Les astronomes actuels les appellent souvent les lunes galiléennes, mais le grand public les connaît sans doute plus sous le nom que leur a donné un astronome allemand contemporain de Galilée, à qui l’on doit la première observation de la galaxie d’Andromède dans une lunette : Simon Marius. Sur une suggestion d’un autre bâtisseur du Ciel, le génial Kepler, Marius proposa donc les noms qui allaient rester et qui correspondent à des personnages de la mythologie grecque, maîtresses et amants de Zeus (Jupiter dans la mythologie romaine), soit respectivement en s’éloignant de Jupiter Io, Europe, Ganymède et Callisto.
Mais, c’est vraiment avec les missions Voyager célébrées par les regrettés Carl Sagan, aux États-Unis, et son collègue et ami André Brahic, en France, que l’on va vraiment rêver des lunes galiléennes et en particulier aux volcans d’Io et à l’océan global d’Europe. On espère en savoir plus à leur sujet d’ici une décennie avec Juice, pour Jupiter Icy Moons Explorer, une mission de l’ESA, et Europa Clipper, une mission de la Nasa.

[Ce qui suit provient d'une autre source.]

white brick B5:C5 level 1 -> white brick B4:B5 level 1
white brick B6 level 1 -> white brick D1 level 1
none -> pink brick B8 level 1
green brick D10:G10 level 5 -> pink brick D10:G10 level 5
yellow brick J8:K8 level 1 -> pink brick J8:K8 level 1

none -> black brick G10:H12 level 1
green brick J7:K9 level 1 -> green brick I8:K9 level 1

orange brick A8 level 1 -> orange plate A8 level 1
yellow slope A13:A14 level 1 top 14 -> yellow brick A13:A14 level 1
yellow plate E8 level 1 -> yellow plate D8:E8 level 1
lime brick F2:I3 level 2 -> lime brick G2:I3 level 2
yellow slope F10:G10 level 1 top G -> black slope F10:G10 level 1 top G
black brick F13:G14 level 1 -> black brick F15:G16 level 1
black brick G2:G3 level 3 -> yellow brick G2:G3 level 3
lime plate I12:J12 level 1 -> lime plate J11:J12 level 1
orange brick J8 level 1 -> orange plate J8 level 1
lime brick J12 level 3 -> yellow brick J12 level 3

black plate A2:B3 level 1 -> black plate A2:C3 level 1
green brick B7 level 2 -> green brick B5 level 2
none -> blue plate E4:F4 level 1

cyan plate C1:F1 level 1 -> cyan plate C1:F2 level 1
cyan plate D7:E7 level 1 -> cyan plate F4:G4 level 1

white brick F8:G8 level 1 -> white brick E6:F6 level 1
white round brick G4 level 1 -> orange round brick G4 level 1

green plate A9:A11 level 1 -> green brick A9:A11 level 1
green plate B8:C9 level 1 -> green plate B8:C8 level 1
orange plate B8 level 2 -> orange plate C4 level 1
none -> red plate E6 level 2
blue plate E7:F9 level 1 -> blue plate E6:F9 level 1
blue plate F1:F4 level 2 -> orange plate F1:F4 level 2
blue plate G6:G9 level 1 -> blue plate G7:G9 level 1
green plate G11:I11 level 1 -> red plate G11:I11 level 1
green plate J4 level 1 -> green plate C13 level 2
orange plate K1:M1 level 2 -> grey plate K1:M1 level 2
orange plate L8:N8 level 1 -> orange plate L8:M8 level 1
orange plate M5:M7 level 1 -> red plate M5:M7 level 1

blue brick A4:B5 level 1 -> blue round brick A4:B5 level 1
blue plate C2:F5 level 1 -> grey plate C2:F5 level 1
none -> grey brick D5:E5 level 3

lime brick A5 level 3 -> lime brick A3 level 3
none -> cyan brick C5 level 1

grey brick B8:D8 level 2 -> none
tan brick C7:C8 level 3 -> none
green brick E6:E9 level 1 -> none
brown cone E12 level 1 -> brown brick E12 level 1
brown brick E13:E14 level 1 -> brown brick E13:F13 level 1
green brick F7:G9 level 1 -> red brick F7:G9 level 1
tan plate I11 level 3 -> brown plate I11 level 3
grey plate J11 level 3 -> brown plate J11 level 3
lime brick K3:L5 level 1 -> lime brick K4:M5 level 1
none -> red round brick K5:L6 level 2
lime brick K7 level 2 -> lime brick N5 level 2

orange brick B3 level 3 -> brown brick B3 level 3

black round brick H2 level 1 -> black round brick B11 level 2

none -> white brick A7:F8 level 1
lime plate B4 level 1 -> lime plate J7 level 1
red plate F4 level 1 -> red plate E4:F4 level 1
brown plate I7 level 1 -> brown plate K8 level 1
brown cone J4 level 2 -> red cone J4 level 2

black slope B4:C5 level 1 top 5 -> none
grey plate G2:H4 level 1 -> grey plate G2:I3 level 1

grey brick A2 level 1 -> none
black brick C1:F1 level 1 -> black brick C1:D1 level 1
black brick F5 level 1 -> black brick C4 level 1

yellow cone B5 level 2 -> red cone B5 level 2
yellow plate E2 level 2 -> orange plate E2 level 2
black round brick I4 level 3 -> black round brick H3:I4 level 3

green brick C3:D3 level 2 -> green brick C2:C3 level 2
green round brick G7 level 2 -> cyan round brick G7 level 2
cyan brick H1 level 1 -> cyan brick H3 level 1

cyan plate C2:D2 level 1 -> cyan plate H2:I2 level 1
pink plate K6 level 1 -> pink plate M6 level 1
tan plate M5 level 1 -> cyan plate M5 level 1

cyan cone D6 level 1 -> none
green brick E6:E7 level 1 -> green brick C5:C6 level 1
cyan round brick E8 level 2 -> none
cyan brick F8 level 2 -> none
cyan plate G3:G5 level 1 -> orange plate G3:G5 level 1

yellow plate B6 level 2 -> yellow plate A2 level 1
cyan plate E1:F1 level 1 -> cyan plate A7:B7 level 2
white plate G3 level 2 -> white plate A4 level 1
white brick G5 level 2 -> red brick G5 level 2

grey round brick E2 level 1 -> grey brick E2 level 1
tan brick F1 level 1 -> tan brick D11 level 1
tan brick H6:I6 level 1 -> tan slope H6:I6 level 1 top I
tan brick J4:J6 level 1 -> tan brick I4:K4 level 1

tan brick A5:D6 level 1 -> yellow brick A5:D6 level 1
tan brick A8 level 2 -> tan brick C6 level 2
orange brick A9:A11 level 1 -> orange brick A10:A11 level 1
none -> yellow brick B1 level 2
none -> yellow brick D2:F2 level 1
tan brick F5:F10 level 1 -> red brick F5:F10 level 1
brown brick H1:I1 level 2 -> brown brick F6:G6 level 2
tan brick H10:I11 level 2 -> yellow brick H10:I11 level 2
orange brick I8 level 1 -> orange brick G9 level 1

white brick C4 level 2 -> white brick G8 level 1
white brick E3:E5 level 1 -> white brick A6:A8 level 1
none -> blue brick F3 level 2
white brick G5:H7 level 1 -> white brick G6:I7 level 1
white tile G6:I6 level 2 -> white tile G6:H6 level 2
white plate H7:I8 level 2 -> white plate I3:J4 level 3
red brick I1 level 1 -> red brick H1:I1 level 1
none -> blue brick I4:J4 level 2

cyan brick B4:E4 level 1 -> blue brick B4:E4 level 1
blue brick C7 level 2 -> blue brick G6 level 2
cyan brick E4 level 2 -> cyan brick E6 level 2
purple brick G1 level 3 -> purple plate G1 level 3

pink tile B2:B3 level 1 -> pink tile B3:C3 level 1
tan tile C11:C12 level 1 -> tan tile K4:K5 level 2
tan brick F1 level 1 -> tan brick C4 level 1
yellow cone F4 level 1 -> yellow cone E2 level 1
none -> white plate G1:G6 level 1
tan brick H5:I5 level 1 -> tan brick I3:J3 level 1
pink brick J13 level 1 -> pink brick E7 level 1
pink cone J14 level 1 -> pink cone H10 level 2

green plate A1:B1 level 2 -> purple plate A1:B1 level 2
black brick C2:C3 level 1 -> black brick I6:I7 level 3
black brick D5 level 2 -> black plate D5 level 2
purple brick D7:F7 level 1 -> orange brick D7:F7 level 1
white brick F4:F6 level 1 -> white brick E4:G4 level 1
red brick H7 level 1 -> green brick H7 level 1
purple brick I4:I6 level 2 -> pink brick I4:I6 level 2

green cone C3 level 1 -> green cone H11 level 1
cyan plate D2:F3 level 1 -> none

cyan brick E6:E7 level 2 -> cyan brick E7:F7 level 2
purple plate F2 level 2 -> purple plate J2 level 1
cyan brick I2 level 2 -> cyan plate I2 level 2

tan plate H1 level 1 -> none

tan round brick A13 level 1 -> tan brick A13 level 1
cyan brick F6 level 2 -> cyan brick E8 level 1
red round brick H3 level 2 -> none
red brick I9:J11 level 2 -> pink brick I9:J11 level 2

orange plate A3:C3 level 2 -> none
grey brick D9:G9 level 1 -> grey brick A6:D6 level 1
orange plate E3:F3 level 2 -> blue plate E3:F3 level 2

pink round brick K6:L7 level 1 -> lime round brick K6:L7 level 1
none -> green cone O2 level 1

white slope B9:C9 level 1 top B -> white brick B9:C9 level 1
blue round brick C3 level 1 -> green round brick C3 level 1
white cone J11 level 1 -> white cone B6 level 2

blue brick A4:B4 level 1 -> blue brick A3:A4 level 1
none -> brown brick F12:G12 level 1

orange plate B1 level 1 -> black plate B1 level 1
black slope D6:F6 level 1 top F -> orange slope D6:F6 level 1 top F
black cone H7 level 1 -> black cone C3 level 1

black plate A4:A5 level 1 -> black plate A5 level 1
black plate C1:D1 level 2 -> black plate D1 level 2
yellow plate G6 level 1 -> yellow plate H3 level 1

Le scénario est quelque peu iconoclaste et même paradoxal de prime abord. En effet, hors Io, la volcanique, les données concernant les études faites depuis Voyager avec ensuite les sondes Galileo et actuellement Juno ont montré sans l’ombre d’un doute que Europe, Ganymède et Callisto sont très riches en eau, avec des océans souterrains cachés dans le cas de Ganymède et Callisto au point de constituer la moitié de la masse environ de chacune de ces lunes galiléennes externes.
Un raisonnement naïf, mais plausible, et des modélisations plus savantes laissent immédiatement penser qu’elles sont accrétées à partir de matériaux riches en glace. Les planétologues proposent aujourd’hui tout l’inverse, Europe, Ganymède et Callisto se seraient formées à partir de matériaux rappelant celui connu sur Terre sous la forme de météorites, des chondrites dénuées de glace pour être précis.
Pas de glace mais des argiles hydratées
Comment résoudre ce paradoxe ? Tout simplement en se rappelant que pauvre en glace ne signifie pas pauvre en eau, car il existe ce que l’on appelle des minéraux hydratés où, bien que la molécule H2O soit possiblement absente, on trouve quand même des radicaux OH en abondance qui, eux, peuvent se retrouver finalement sous forme d’eau par une série simple de réactions physiques et chimiques.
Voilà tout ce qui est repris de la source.